On 11/30/2018 03:14 PM, Bastien Nocera wrote:
> On Fri, 2018-11-30 at 13:08 +0100, Stefan Sauer wrote:
>> hi,
>>
>> for the near future I won't be able to work on gtk-doc feature requests.
>> I am cleaning up the code to make it testable and converting the silly
>> integrations tests into unit tests. This will help to get pasring
>> issues/bugs under control with less chance of causing regressions.
>>
>> Here are the current feature requests, if someone would like to help:
>>
>> https://gitlab.gnome.org/GNOME/gtk-doc/issues?scope=all&utf8=%E2%9C%93&state=opened&label_name[]=4.%20Help%20Wanted&label_name[]=4.%20Newcomers
>>
>> Remember, it is now python, so no perl knowledge needed anymore.
>>
>>
>> Also is there someone who could help to turn gtkdoc into something that
>> can be published on pypy, so that people can pull the latest with pip?
> Having filed a bunch of feature requests and bugs against gtk-doc
> recently, I ran into the problem that, in addition to my Python only
> being slightly better than my Perl, I had trouble finding what parts of
> the code generated the code that I wanted, and how to create small test
> cases for the problems I was filing bugs about.
>
> Some guidance on the bugs, like which function should be modified, or
> where to start prodding, would definitely be useful, at least until the
> internals themselves are better documented.

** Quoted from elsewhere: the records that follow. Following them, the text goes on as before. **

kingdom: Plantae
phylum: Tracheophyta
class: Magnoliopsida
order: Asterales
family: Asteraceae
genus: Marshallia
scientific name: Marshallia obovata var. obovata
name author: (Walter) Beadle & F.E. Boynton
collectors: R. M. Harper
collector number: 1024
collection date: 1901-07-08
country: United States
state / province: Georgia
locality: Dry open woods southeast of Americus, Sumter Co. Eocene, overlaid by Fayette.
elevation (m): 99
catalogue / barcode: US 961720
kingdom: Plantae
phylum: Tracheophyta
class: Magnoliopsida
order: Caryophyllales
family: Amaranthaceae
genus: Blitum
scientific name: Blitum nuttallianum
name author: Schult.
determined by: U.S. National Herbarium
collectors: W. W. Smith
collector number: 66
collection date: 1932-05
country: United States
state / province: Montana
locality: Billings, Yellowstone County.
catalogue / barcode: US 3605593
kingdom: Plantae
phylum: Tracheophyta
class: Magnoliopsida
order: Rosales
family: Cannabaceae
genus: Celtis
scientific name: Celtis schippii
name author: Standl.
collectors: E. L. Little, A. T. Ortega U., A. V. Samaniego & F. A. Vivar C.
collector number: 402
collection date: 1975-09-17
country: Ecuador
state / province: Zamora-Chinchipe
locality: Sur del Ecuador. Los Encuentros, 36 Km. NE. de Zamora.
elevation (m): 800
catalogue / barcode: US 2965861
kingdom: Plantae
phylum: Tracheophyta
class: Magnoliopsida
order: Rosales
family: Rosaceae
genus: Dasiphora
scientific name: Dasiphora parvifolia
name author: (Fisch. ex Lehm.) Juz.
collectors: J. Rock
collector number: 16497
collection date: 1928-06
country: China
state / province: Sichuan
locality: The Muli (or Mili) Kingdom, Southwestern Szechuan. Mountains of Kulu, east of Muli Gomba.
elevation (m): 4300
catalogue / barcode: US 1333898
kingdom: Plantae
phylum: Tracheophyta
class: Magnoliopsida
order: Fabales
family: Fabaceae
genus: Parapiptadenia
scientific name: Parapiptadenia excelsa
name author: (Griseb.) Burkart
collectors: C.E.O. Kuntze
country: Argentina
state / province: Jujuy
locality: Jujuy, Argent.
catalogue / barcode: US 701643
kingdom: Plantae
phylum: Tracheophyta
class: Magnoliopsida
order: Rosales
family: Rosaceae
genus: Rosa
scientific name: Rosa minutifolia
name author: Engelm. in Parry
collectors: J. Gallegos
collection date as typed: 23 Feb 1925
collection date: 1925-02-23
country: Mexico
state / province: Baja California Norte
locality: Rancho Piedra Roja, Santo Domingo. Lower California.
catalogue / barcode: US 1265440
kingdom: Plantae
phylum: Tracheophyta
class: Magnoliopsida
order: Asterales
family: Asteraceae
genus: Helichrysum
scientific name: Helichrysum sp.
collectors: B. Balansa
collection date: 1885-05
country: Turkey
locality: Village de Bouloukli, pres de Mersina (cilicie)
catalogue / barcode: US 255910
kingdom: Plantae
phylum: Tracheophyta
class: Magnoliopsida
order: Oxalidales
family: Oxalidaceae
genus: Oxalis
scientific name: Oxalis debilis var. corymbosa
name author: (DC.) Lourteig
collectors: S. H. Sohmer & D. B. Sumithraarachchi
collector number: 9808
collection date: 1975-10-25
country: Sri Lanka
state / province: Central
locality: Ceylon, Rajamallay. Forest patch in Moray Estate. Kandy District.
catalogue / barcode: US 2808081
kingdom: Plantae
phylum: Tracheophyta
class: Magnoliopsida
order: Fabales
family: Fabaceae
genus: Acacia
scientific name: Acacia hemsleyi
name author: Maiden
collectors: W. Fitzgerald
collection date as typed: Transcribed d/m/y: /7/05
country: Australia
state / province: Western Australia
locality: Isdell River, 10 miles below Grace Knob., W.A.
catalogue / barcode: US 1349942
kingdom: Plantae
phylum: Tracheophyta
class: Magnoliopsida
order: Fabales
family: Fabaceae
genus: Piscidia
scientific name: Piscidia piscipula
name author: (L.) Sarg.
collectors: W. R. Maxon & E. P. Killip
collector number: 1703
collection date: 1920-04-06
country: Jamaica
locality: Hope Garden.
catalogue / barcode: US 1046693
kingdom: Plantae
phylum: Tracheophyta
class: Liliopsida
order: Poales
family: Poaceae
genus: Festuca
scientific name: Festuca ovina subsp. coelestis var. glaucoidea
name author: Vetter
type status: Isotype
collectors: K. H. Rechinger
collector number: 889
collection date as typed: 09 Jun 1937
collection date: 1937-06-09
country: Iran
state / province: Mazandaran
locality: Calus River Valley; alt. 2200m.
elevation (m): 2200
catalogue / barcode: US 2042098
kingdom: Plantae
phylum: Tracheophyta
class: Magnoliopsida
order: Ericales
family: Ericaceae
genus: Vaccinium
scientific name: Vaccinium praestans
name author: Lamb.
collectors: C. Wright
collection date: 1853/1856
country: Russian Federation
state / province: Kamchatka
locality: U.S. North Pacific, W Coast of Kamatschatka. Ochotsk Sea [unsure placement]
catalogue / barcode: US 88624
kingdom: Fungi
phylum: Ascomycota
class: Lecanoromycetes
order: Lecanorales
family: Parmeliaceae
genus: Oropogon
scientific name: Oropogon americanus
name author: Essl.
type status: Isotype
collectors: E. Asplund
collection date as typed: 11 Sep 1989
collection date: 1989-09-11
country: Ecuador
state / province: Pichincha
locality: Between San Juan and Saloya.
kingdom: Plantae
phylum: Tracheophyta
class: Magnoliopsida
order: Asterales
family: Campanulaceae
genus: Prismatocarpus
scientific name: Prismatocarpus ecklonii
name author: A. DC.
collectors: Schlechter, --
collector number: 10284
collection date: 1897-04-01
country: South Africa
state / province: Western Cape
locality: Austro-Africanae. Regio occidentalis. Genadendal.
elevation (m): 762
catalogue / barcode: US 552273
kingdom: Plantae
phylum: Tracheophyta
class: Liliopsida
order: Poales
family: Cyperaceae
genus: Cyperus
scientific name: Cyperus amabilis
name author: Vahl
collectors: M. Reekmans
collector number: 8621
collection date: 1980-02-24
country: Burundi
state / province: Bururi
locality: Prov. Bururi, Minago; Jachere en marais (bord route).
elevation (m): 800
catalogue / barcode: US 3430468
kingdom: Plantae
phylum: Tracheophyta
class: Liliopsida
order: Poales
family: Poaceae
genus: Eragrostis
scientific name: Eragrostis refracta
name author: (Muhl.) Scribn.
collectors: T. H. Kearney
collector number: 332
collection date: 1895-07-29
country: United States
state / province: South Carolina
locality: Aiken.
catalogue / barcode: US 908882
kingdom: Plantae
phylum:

Git has doc/gtkdoc.dot, which helps to understand what happens at which
stage. With the cleanups in the code base I also try to make it more
hackable (etc add comment describing how each tool works). I recently
added new tests for gtkdoc-scan and gtkdoc-mkdb and these are relative
straight forward python unittests, so if you have a code snippet that
gets not properly parsed, we an easily turn this into a test (I think
you files some for 'unsigned' in parameters and I will probably cover
this with the tests in the coming days.
There are still lots of parts that are not very testable and it is going
to take a while to refactor the code :/
> (as for PyPi support, I personally build gtk-doc in jhbuild, and build
> my modules that use gtk-doc in jhbuild as well, so I always have the
> latest gtk-doc to generate docs, contributors would probably want to
> use gtk-doc from git in any case)
>
Thats a good point, maybe then this is not so important.